Studio album by Bing Crosby
- Released: 1946 (original 78 rpm album) 1949 (original LP album)
- Recorded: 1945
- Genre: Popular
- Length: 11:53
- Label: Decca

Bing Crosby chronology
| Selections from Going My Way (1945) | Selections from The Bells of St. Mary's (1946) | Don't Fence Me In (w/ The Andrews Sisters) (1946) |

= Selections from The Bells of St. Mary's =

Selections from The Bells of St. Mary's is a studio album of phonograph records by Bing Crosby released in 1946 featuring songs that were presented in the American musical comedy-drama film The Bells of St.
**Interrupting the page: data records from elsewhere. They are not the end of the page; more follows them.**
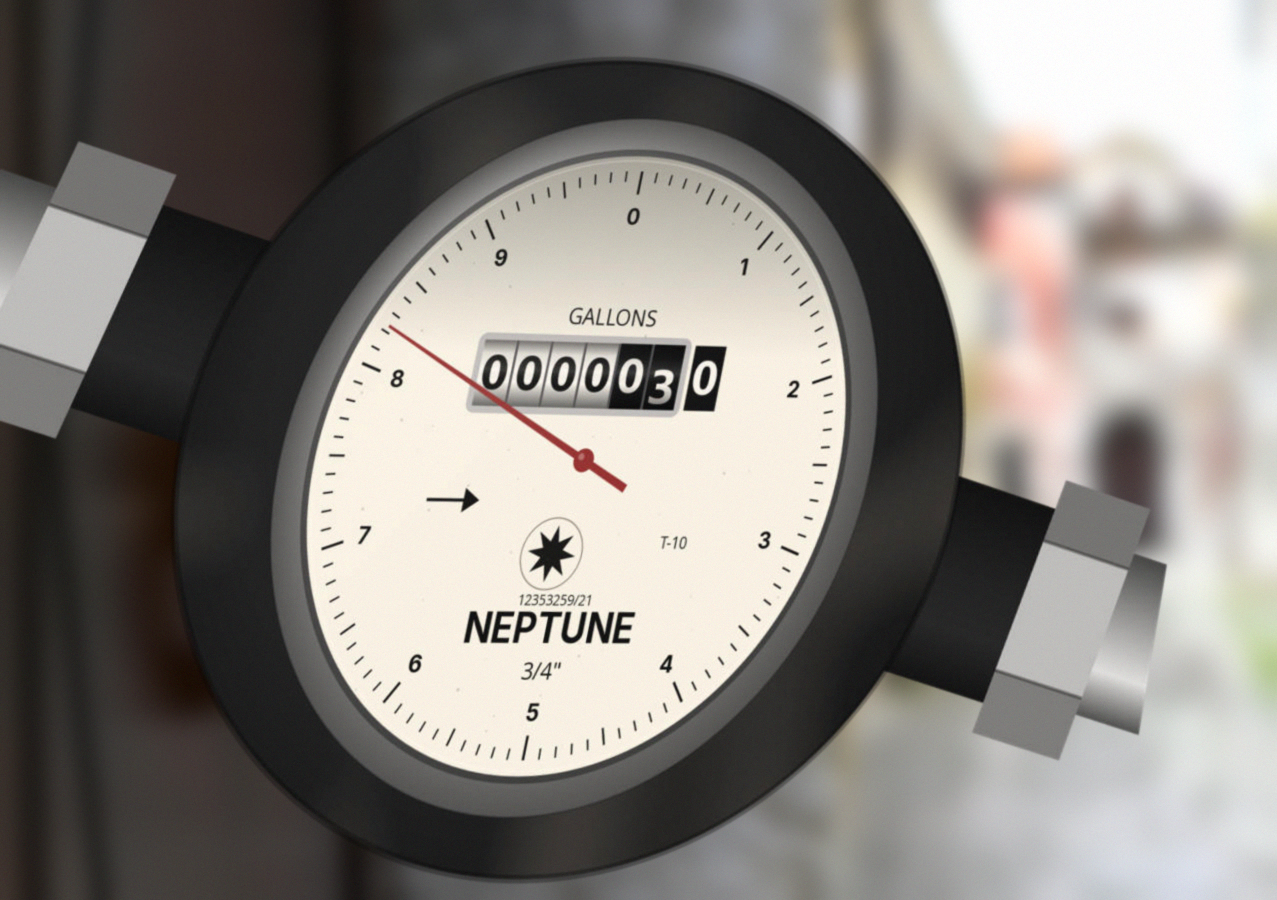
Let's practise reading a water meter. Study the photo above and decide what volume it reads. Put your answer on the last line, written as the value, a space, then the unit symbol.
28.2 gal
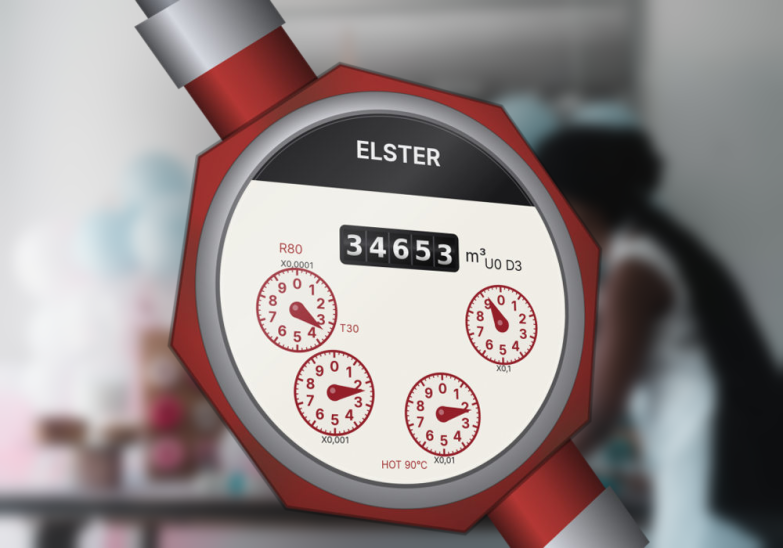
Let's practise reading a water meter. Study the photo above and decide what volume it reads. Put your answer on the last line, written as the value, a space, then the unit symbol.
34652.9223 m³
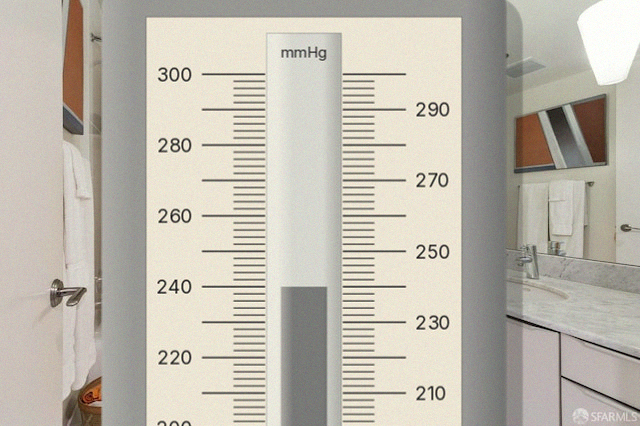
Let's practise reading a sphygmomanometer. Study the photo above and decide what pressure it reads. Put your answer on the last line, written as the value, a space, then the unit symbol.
240 mmHg
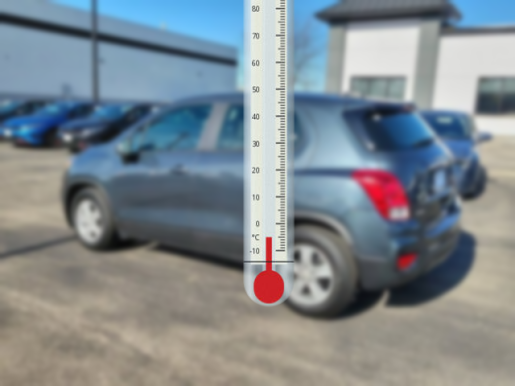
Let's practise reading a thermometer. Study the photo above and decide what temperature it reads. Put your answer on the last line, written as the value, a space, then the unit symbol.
-5 °C
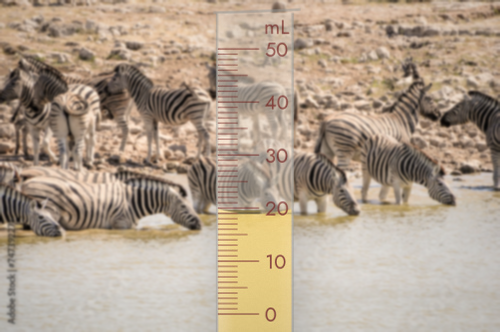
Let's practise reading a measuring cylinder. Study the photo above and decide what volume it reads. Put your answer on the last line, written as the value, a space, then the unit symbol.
19 mL
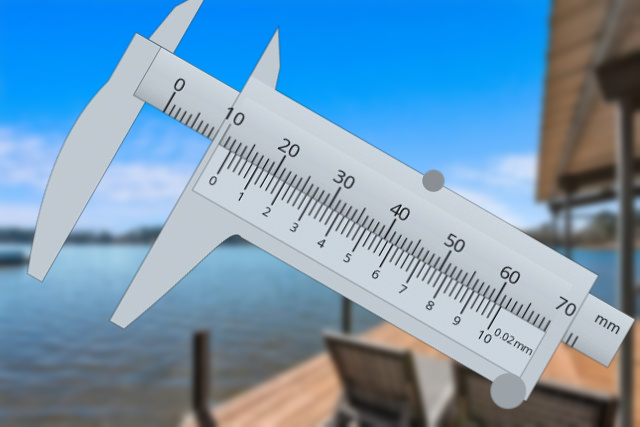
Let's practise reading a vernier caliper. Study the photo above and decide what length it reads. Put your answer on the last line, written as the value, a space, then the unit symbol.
12.2 mm
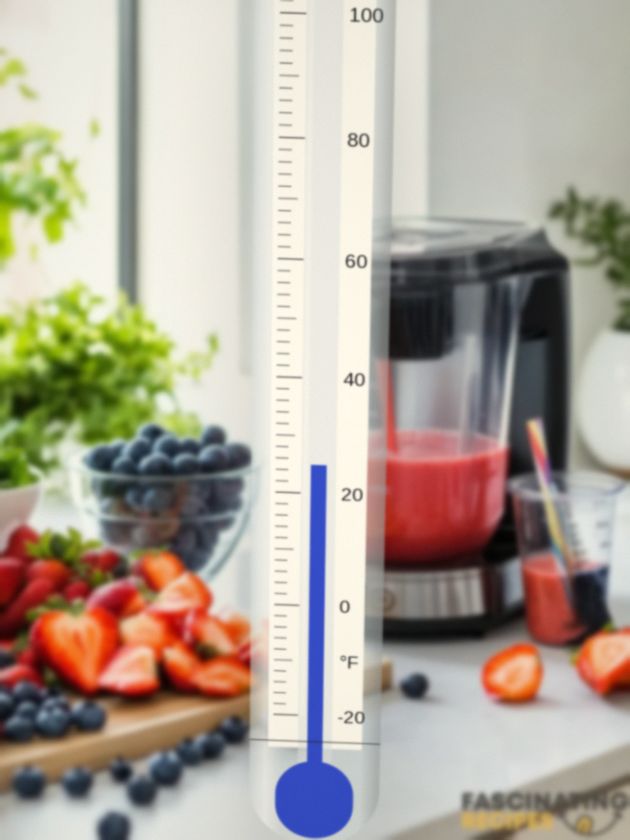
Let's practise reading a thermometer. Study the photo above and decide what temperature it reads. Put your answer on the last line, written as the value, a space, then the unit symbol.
25 °F
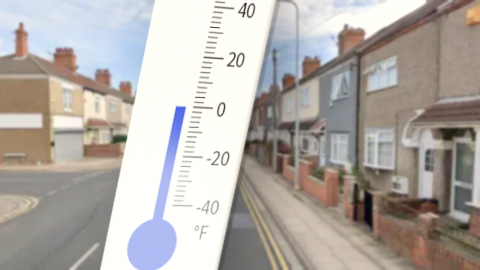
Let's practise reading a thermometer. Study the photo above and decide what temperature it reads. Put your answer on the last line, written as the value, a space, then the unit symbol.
0 °F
Mary's.

==Chart performance==
The original 78 rpm album reached number one on the Billboard Best-Selling Popular Record Albums chart in March 1946.

==Track listing==
These newly issued songs were featured on a 2-disc, 78 rpm album set, Decca Album No. A-410.
Selections from The Bells of St. Mary's track listing
| Side / Title | Writers | Recording date | Performed with | Time |
Disc 1 (18720):
| A. "Aren't You Glad You're You?" | Johnny Burke, Jimmy Van Heusen | September 10, 1945 | John Scott Trotter and His Orchestra | 2:54 |
| B. "In the Land of Beginning Again" | Grant Clarke, George W. Meyer | September 10, 1945 | John Scott Trotter and His Orchestra | 3:07 |
Disc 2 (18721):
| A. "The Bells of St. Mary's" | A. Emmett Adams, Douglas Furber | September 10, 1945 | John Scott Trotter and His Orchestra | 3:04 |
| B. "I'll Take You Home Again, Kathleen" | Thomas Paine Westendorf | July 17, 1945 | John Scott Trotter and His Orchestra | 2:48 |

==Other releases==
Decca released a dual 10” LP of Going My Way and The Bells of St. Mary's on Decca DL 5052 in 1949.